Inability to parallelize sequential processes

I am trying to put together a simple fastq down-sampling pipeline. I have the first step using seqtk to down-sample fastqs, then pass to a second process to gzip all the files. Additionally, I am passing multiple down-sampling levels and seeds.

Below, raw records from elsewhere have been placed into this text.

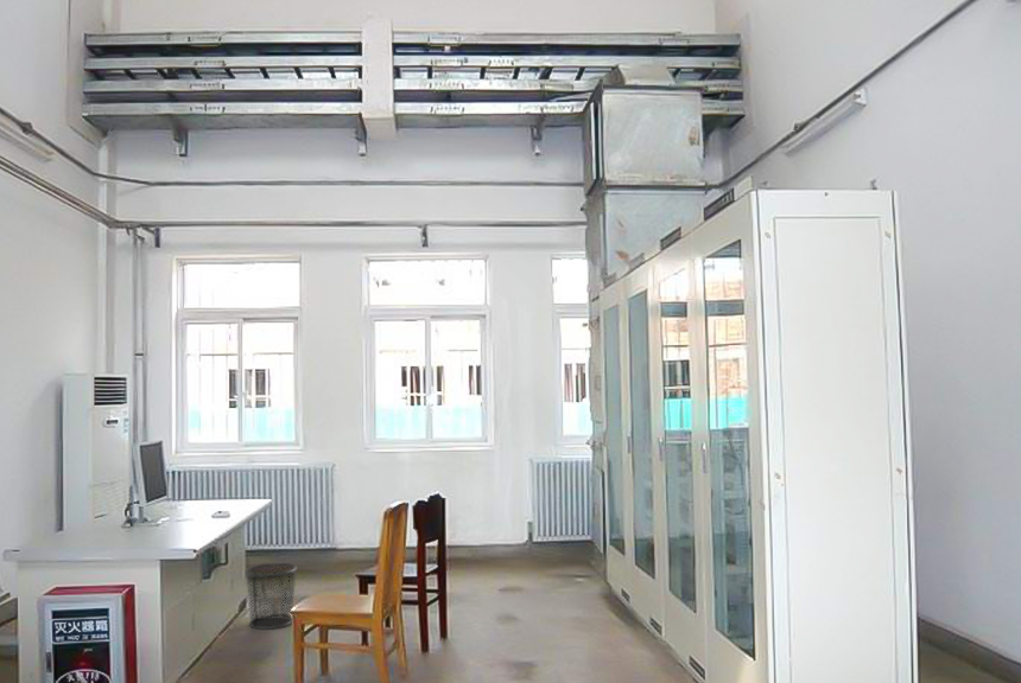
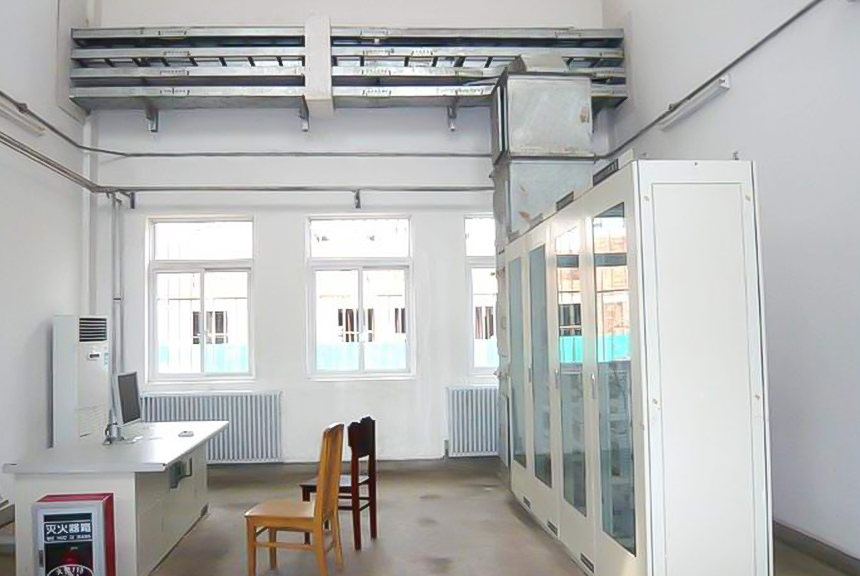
- waste bin [243,562,298,631]
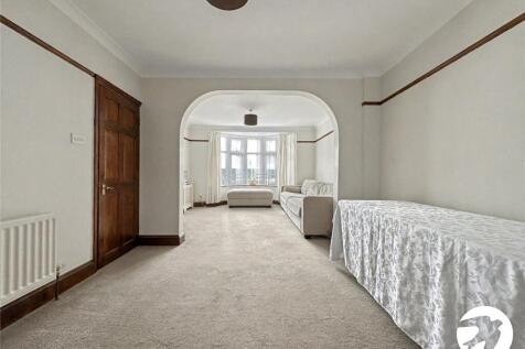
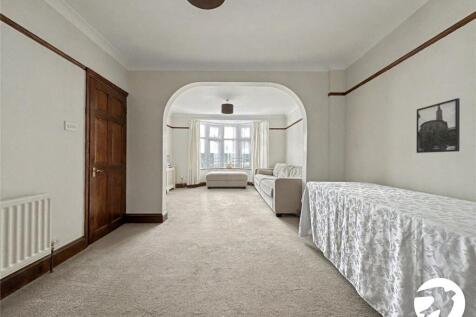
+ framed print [415,97,461,154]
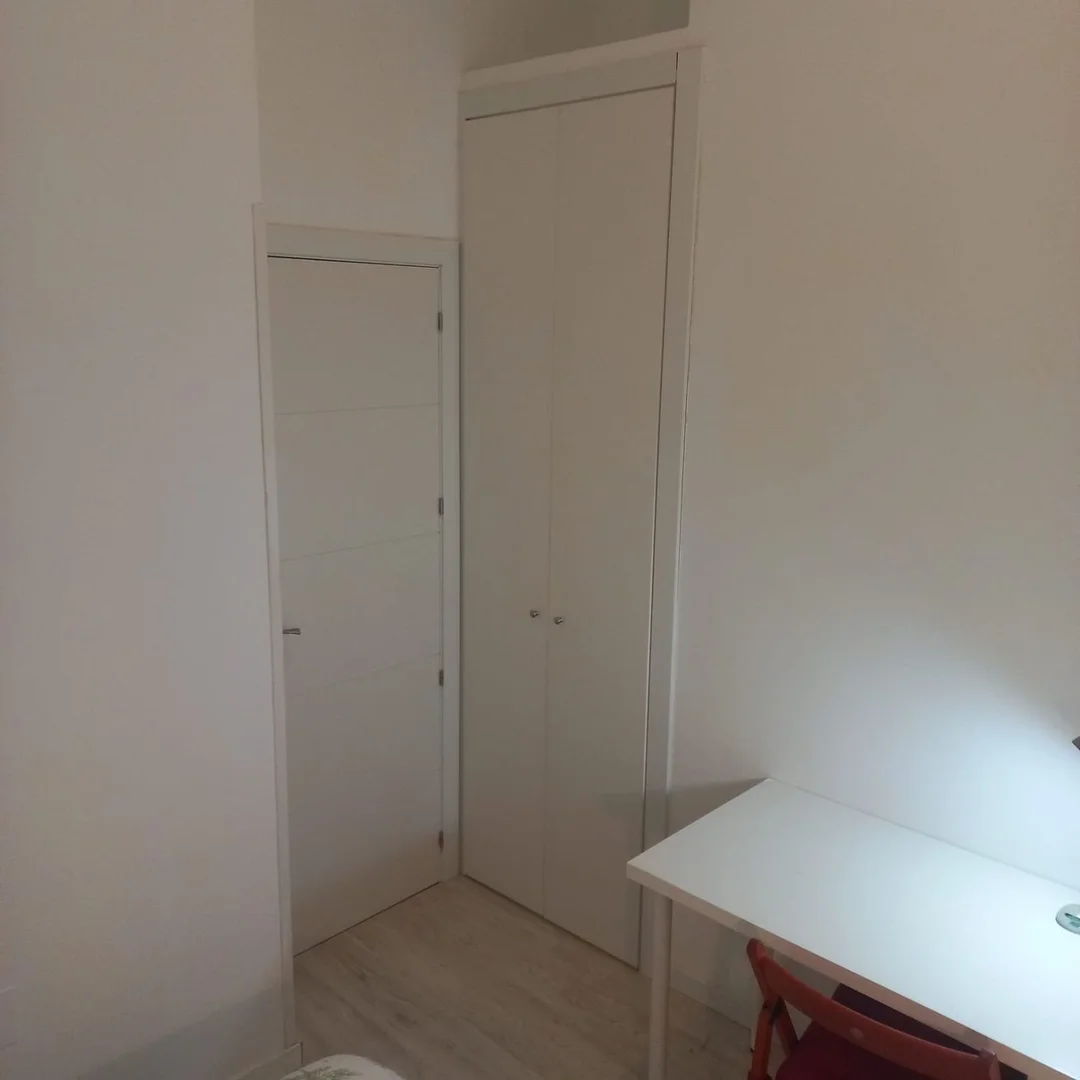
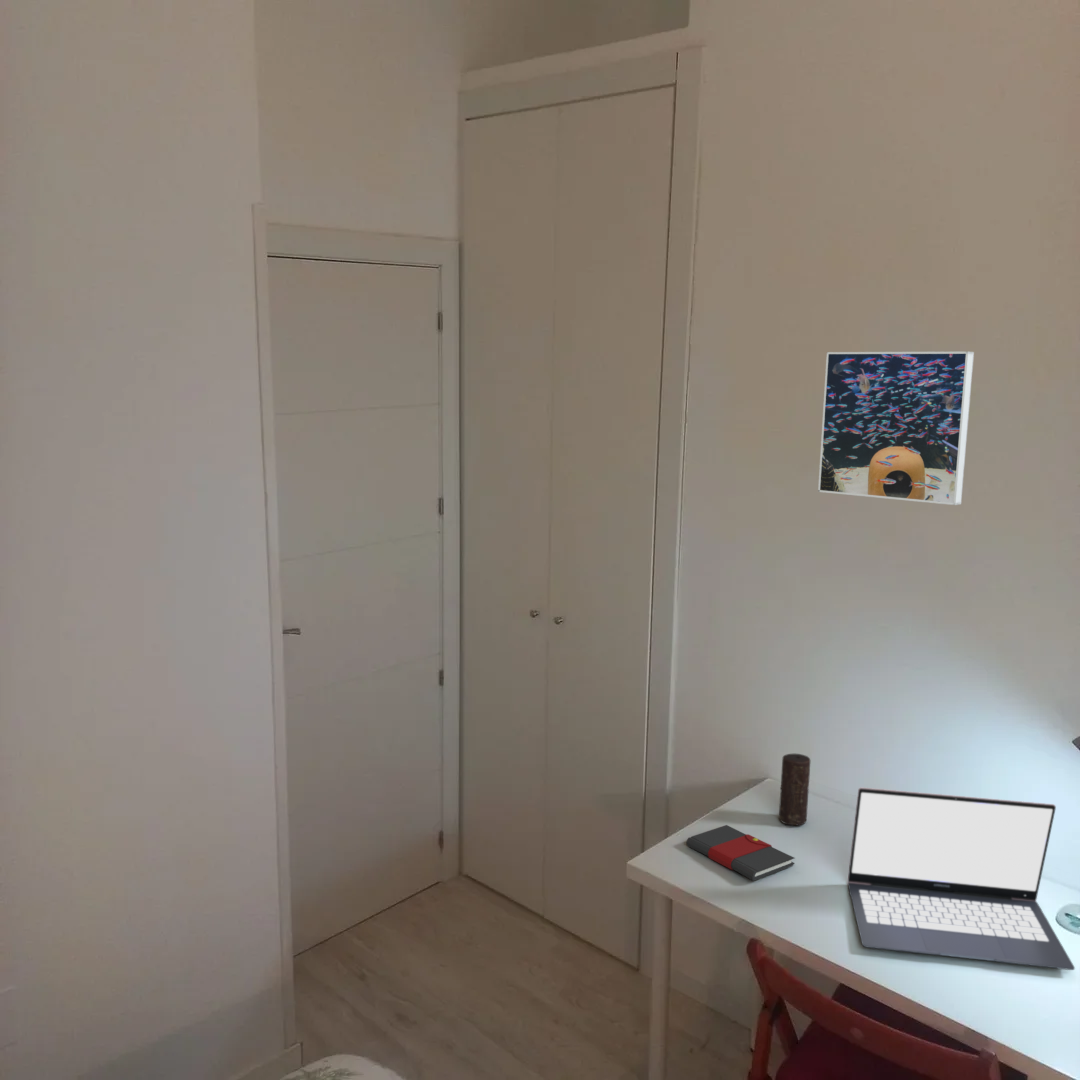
+ candle [778,753,811,826]
+ laptop [846,787,1076,971]
+ book [686,824,796,882]
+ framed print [817,351,975,506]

Here are the processes:

process DOWNSAMPLE {
    tag "Downsample on ${sample_id} with sub level ${sub_level} using seed ${seed}"
    
    input:
    tuple val(sample_id), path(file), val(sub_level), val(seed)

    output:
    tuple val(sample_id), path("${file.simpleName}.fastq"), val(sub_level), val(seed)

    script:
    """
    seqtk sample -s${seed} ${file} ${sub_level} > ${file.simpleName}.fastq
    """
}

process GZIP {
    tag "Gzip files for ${sample_id}"

    publishDir(
        path: "${params.outdir}/seed_${seed}/sub_${sub_level}/Sample_${sample_id}",
        mode: "COPY"
    )

    input:
    tuple val(sample_id), path(file), val(sub_level), val(seed)

    output:
    tuple val(sample_id), path("${file.baseName}.fastq.gz"), val(sub_level), val(seed)

    script:
    """
    gzip -c ${file} > ${file.baseName}.fastq.gz
    """
}

and a simplified workflow:

workflow {
    // Collect the files and flatten to allow for individual file processing
    files = Channel
            .fromFilePairs("${params.reads}//Project/*/*R{1,2}*.fastq.gz") { file -> 
                def matcher = file.name =~ /(RD_\d+_\d+)/
                matcher ? matcher[0][1] : null }
            .flatMap { sample_id, files ->
            // Emit each file separately paired with the sample ID
            files.collect { file -> [sample_id, file] } 
            }

    // Begin pairing the files with the sub levels and seeds
    downsample_files = files
        .flatMap { sample_id, file -> 
            params.sub.collect { sub_level -> tuple(sample_id, file, sub_level) } }
        .flatMap { sample_id, file, sub_level -> 
            params.seed.collect { seed -> tuple(sample_id, file, sub_level, seed) } }

    // Create a new channel to hold the downsampled files
    downsampled_ch = DOWNSAMPLE(downsample_files)
    
    // Run GZIP in parallel with DOWNSAMPLE
    GZIP(downsampled_ch)
}

While the DOWNSAMPLE process runs fine, once the files are passed to the GZIP process, the executor never begins (until all the other DOWNSAMPLE processes complete). For example:

executor >  local (76)
[e8/5b6547] process > DOWNSAMPLE (Downsample on RD_24_250047 with sub level 8000000 using seed 10) [  3%] 75 of 2304
[-        ] process > GZIP                                                                         [  0%] 0 of 75

For context, I am running this on a remote EC2 instance with moderate compute (16 vcpu, 64gb).

What am I doing wrong?

Got about halfway through writing a couple of ideas to test this as a “bug” :laughing:

[e8/5b6547] process > DOWNSAMPLE (Downsample on RD_24_250047 with sub level 8000000 using seed 10) [  3%] 75 of 2304
[-        ] process > GZIP                                                                         [  0%] 0 of 75

The 0 of 75 is saying that Nextflow has submitted those jobs, they’re just at the end of the queue behind the 2000+ Downsampling jobs. They’ll get there :laughing:

I don’t think maxForks does what you’re looking for here but you could try it.

I think you want executor.queueSize

Which is n/a by default on local. Try setting it to 50 in your nextflow.config and you should see more “parallel” execution.

1 Like

You were right, I just wasn’t being patient enough. I will try to play with the executor.queueSize and see if that can change the behavior. Thanks!!